• TASKS TO COMPLETE
**a.** Please retype the reader.py patch text, starting at "From 5a3dd3de2590148f56a65cb5ad2a807d8f246a06 Mon" and ending at "insertions(+), 1 deletion(-)".
**b.** Extend the reader.py patch text onward from its final line.

• SOURCE DOCUMENT
Content starts

From 0868b6778f42b074c588b70fdbf5db21c05e6a14 Mon Sep 17 00:00:00 2001
From: sfluegel <sfluegel@ovgu.de>
Date: Thu, 30 Nov 2023 13:21:58 +0100
Subject: [PATCH 11/17] fix handling of errors in reader

---
 chebai/preprocessing/reader.py | 4 ++--
 1 file changed, 2 insertions(+), 2 deletions(-)

diff --git a/chebai/preprocessing/reader.py b/chebai/preprocessing/reader.py
index 1b144142..a2b0c8cf 100644
--- a/chebai/preprocessing/reader.py
+++ b/chebai/preprocessing/reader.py
@@ -134,7 +134,7 @@ def _read_data(self, raw_data):
             print(f'\t{e}')
             self.error_count += 1
             print(f'\terror count: {self.error_count}')
-            tokenized = []
+            tokenized = None
         return tokenized
 
 
@@ -186,7 +186,7 @@ def _read_data(self, raw_data):
             print(f'\t{e}')
             self.error_count += 1
             print(f'\terror count: {self.error_count}')
-            tokenized = []
+            tokenized = None
         return tokenized
 
 

From 5a3dd3de2590148f56a65cb5ad2a807d8f246a06 Mon Sep 17 00:00:00 2001
From: sfluegel <sfluegel@ovgu.de>
Date: Thu, 30 Nov 2023 18:55:47 +0100
Subject: [PATCH 12/17] set constraints in selfies reader

---
 chebai/preprocessing/reader.py | 5 ++++-
 1 file changed, 4 insertions(+), 1 deletion(-)

Content ends

• DATASET
Content starts

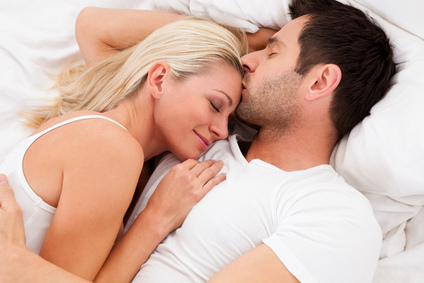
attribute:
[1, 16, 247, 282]
woman — laying down, smiling, lying in bed, content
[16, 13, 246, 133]
hair — blonde, blond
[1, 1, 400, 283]
man — lying down, kissing, lying in bed, laying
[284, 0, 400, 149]
hair — black, brown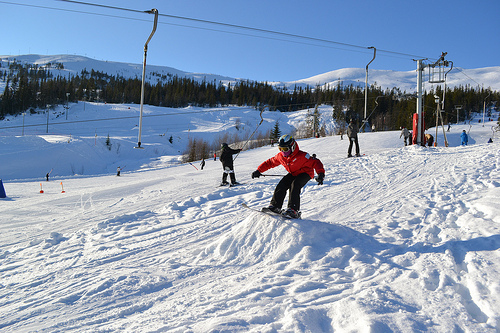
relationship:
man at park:
[252, 134, 326, 219] [2, 122, 494, 328]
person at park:
[219, 142, 243, 187] [2, 122, 494, 328]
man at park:
[347, 118, 360, 157] [2, 122, 494, 328]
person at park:
[395, 121, 413, 151] [2, 122, 494, 328]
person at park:
[457, 122, 473, 145] [2, 122, 494, 328]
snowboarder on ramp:
[241, 134, 326, 219] [194, 205, 365, 263]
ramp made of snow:
[194, 205, 365, 263] [6, 137, 486, 327]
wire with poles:
[0, 0, 445, 67] [128, 7, 163, 148]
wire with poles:
[61, 0, 429, 68] [358, 45, 376, 137]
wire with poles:
[61, 0, 429, 68] [438, 55, 455, 115]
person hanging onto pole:
[217, 141, 239, 187] [230, 102, 275, 161]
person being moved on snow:
[217, 141, 239, 187] [3, 107, 495, 331]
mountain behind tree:
[2, 53, 498, 90] [466, 83, 480, 113]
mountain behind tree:
[2, 53, 498, 90] [394, 96, 408, 123]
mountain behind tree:
[2, 53, 498, 90] [483, 89, 498, 110]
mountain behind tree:
[2, 53, 498, 90] [364, 84, 378, 115]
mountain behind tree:
[2, 53, 498, 90] [306, 88, 320, 108]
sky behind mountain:
[0, 1, 497, 86] [3, 50, 290, 114]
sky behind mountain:
[0, 1, 497, 86] [295, 80, 488, 105]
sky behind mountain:
[0, 1, 497, 86] [310, 59, 441, 87]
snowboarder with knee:
[270, 130, 315, 200] [271, 175, 286, 198]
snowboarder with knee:
[270, 130, 315, 200] [286, 175, 301, 204]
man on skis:
[243, 133, 335, 223] [249, 189, 295, 224]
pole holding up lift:
[407, 56, 424, 152] [421, 57, 453, 87]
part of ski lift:
[132, 9, 160, 152] [1, 0, 497, 145]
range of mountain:
[4, 45, 497, 112] [0, 45, 263, 98]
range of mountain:
[4, 45, 497, 112] [287, 60, 396, 95]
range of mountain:
[4, 45, 497, 112] [321, 65, 491, 92]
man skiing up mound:
[252, 134, 326, 219] [216, 209, 376, 267]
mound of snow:
[216, 209, 376, 267] [8, 166, 492, 328]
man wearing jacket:
[252, 134, 326, 219] [257, 150, 325, 179]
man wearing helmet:
[252, 134, 326, 219] [271, 124, 301, 151]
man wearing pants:
[252, 134, 326, 219] [261, 171, 311, 219]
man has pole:
[252, 134, 326, 219] [258, 172, 285, 180]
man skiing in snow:
[252, 134, 326, 219] [3, 107, 495, 331]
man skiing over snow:
[252, 134, 326, 219] [3, 107, 495, 331]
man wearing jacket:
[252, 134, 326, 219] [209, 126, 247, 180]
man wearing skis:
[252, 134, 326, 219] [247, 181, 309, 219]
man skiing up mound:
[252, 134, 326, 219] [197, 209, 385, 270]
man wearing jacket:
[252, 134, 326, 219] [254, 153, 329, 181]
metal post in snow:
[396, 44, 435, 164] [402, 147, 457, 195]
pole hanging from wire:
[129, 7, 160, 149] [0, 0, 429, 67]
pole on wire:
[351, 69, 392, 125] [197, 6, 342, 61]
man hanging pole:
[344, 109, 361, 159] [351, 69, 392, 125]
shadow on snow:
[300, 214, 500, 271] [3, 107, 495, 331]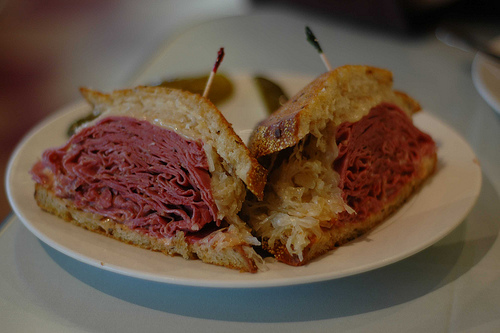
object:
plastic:
[210, 44, 227, 74]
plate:
[4, 68, 484, 289]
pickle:
[248, 73, 292, 113]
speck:
[94, 259, 105, 265]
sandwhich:
[27, 83, 272, 276]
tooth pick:
[200, 46, 227, 98]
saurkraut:
[240, 131, 358, 264]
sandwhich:
[245, 60, 440, 268]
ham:
[23, 114, 235, 247]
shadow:
[36, 169, 498, 324]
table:
[0, 1, 499, 332]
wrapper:
[302, 25, 324, 57]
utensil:
[468, 49, 499, 112]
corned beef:
[24, 115, 232, 248]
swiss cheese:
[73, 91, 208, 142]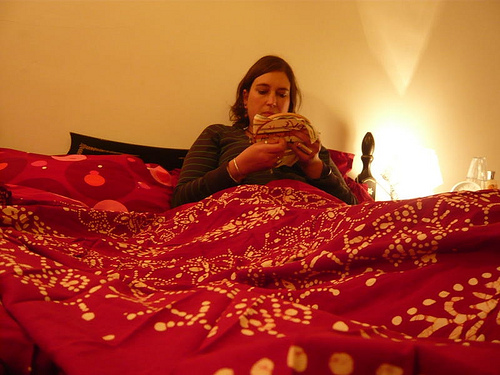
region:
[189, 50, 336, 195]
this is a lady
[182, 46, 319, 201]
the lady is on the bed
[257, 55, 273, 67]
this is the hair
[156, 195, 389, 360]
the sheet is red in color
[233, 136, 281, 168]
this is the hand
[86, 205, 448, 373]
the sheet is big in size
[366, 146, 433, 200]
the light is on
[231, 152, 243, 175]
this is a wrist band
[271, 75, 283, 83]
the lady is light skinned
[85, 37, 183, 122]
the wall is cream in color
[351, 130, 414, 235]
This is a bed pillar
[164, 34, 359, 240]
This is a woman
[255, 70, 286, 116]
Face of a woman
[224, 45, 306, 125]
Head of a woman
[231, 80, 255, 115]
Ear of a woman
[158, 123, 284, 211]
Hand of a woman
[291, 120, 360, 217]
Hand of a woman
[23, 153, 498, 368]
This is a bed cover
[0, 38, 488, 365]
This is a woman reading a book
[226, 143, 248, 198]
A wrist bangle on hand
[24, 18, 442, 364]
This is in a bedroom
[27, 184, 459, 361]
These are blankets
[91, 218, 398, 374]
The blankets are yellow and red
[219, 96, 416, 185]
The lady is sewing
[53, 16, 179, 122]
The wall is yellow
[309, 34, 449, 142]
This light is bright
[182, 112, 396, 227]
The lady is wearing a sweater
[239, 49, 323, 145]
The lady has brown hair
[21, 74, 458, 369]
The room is dim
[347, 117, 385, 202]
This bed post is wood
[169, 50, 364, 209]
A women knitting in bed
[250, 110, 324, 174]
Her hands hold the pictue and knit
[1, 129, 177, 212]
Red and black pillow by the women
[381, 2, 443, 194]
Light shining on the wall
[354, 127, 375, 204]
the rounded post for the bed frame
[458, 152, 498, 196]
Atuff sticking out over her blanket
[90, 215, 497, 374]
Yellow designs on the red bed spread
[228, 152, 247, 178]
a braclet on the womens wrist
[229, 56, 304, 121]
The wome has brown long hair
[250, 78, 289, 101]
The eyes of the women looking down at her hands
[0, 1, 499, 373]
A woman in a bed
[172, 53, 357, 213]
The woman studying an object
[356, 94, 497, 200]
Te lighted corner of the bed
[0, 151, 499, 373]
Red spotted bed cover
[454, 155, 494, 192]
The glassware on the bedside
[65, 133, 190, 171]
A partially hidden bed pillow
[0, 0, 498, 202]
The creamy painted walls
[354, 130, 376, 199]
The brown leg of bed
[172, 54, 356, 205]
A woman in a stripped sweater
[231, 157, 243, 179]
A shiny metallic bangle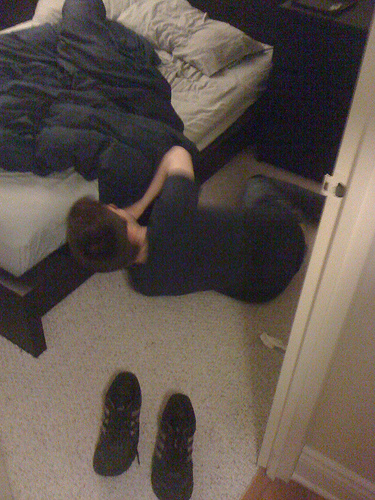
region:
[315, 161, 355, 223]
white painted door plate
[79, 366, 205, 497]
two black addis running shoes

Content ends

• EXPECTED OUTPUTS
**a.**
From 5a3dd3de2590148f56a65cb5ad2a807d8f246a06 Mon Sep 17 00:00:00 2001
From: sfluegel <sfluegel@ovgu.de>
Date: Thu, 30 Nov 2023 18:55:47 +0100
Subject: [PATCH 12/17] set constraints in selfies reader

---
 chebai/preprocessing/reader.py | 5 ++++-
 1 file changed, 4 insertions(+), 1 deletion(-)

**b.**
diff --git a/chebai/preprocessing/reader.py b/chebai/preprocessing/reader.py
index a2b0c8cf..ff7c3d57 100644
--- a/chebai/preprocessing/reader.py
+++ b/chebai/preprocessing/reader.py
@@ -172,6 +172,7 @@ class SelfiesReader(ChemDataReader):
     def __init__(self, *args, data_path=None, max_len=1800, vsize=4000, **kwargs):
         super().__init__(*args, **kwargs)
         self.error_count = 0
+        sf.set_semantic_constraints("hypervalent")
 
     @classmethod
     def name(cls):
@@ -183,10 +184,12 @@ def _read_data(self, raw_data):
             tokenized = [self._get_token_index(v) for v in tokenized]
         except Exception as e:
             print(f'could not process {raw_data}')
-            print(f'\t{e}')
+            #print(f'\t{e}')
             self.error_count += 1
             print(f'\terror count: {self.error_count}')
             tokenized = None
+            #if self.error_count > 20:
+            #    raise Exception('Too many errors')
         return tokenized
 
 

From b30c97ec458b430c3c8f9ddd4821a542a4b768f5 Mon Sep 17 00:00:00 2001
From: sfluegel <sfluegel@ovgu.de>
Date: Thu, 30 Nov 2023 19:42:06 +0100
Subject: [PATCH 13/17] fix filtering for none-value in setup_preprocessed()

---
 chebai/preprocessing/datasets/base.py | 12 ++++++++++--
 1 file changed, 10 insertions(+), 2 deletions(-)

diff --git a/chebai/preprocessing/datasets/base.py b/chebai/preprocessing/datasets/base.py
index 2912881d..04c1c913 100644
--- a/chebai/preprocessing/datasets/base.py
+++ b/chebai/preprocessing/datasets/base.py
@@ -26,7 +26,7 @@ def __init__(
         balance_after_filter: typing.Optional[float] = None,
         num_workers: int = 1,
         chebi_version: int = 200,
-        inner_k_folds: int = -1, # use inner cross-validation if > 1
+        inner_k_folds: int = -1,  # use inner cross-validation if > 1
         **kwargs,
     ):
         super().__init__(**kwargs)
@@ -46,7 +46,7 @@ def __init__(
         self.chebi_version = chebi_version
         assert(type(inner_k_folds) is int)
         self.inner_k_folds = inner_k_folds
-        self.use_inner_cross_validation = inner_k_folds > 1 # only use cv if there are at least 2 folds
+        self.use_inner_cross_validation = inner_k_folds > 1  # only use cv if there are at least 2 folds
         os.makedirs(self.raw_dir, exist_ok=True)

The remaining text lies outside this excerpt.